The instinct that gets you to $100m is the same instinct that breaks your company at $1B. Most founders don't see the trap until they're already inside it.

I saw this at both Uber and Revolut. Early on, speed and instinct beat everything. A small team moving faster than the market can react is a structural advantage no amount of capital replicates. But somewhere around the $500m–$1B mark, the game inverts. The behaviours that made you successful — tight loops, founder-led decisions, scrappy execution — start producing the failure modes that kill scaled companies.

What changes past $1B

The cost of a bad hire compounds faster than the cost of a slow one. At 20 people, a wrong call costs you three months. At 2,000, it costs you a division. Decision quality matters more than decision speed. Process stops being bureaucracy and starts being leverage.

How AI sharpens it

The AI era doesn't change this — it sharpens it. AI lets a 200-person company produce the output of 600. That sounds like an unalloyed win, but it widens the blast radius of every weak decision. A bad hiring call now ships ten times the bad work. A muddled strategy now compounds across ten times the surface area. Leverage cuts in both directions, and most founders are still managing as if it only cuts one way.

What stays the same

The standard doesn't move. The best operators I've worked with never stopped thinking like founders.
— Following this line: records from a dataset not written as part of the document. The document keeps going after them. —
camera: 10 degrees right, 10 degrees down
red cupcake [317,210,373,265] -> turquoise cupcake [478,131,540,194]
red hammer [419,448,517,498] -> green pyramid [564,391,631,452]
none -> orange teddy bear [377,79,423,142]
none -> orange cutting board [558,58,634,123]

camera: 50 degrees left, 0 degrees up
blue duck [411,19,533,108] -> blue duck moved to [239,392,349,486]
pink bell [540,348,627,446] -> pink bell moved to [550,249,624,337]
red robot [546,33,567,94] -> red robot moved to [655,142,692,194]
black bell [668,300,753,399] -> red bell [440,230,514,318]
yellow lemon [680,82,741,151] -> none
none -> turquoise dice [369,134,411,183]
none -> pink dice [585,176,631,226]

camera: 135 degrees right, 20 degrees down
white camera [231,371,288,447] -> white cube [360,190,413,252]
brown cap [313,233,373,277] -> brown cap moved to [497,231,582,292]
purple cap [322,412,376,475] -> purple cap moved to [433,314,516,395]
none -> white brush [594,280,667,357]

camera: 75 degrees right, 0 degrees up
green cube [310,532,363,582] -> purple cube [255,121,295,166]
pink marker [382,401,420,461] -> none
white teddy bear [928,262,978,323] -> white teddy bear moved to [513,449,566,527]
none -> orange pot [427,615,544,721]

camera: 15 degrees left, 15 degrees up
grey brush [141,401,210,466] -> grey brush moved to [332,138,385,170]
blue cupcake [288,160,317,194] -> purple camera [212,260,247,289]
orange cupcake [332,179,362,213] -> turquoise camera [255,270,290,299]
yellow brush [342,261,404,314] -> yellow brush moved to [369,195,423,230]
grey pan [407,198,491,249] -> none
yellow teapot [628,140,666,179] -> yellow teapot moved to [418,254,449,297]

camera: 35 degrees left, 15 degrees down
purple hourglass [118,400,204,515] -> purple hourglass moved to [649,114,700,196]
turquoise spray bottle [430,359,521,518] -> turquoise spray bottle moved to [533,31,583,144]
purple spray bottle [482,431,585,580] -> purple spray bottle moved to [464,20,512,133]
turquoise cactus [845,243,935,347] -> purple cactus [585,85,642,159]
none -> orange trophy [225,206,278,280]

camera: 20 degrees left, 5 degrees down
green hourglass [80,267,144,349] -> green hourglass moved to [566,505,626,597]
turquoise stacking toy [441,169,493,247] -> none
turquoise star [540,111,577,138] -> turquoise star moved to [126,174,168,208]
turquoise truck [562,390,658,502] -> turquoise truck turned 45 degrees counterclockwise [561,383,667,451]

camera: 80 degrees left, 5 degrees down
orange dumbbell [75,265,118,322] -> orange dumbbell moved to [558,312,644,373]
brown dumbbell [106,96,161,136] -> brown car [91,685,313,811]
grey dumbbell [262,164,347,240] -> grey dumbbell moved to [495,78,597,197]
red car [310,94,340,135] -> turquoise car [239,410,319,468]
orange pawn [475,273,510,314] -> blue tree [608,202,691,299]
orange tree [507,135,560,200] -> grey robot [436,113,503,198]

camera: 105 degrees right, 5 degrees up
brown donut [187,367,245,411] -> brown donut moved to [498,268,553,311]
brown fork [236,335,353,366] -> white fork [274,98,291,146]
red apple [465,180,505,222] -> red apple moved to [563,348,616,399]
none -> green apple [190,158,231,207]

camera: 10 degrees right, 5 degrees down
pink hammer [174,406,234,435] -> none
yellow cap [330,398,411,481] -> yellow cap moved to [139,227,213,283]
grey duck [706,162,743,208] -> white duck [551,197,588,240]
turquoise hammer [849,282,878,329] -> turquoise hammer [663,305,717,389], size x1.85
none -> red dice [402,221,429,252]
They kept the urgency. They stayed close to the customer. They didn't let organisational complexity — or AI-generated activity — become an excuse for distance from reality.

The transition is hard because it requires you to evolve your identity, not just your tactics. The ones who navigate it well do two things: they hire people sharper than them early, and they redesign the operating system before the cracks show. Founders who wait for the symptoms have usually waited too long.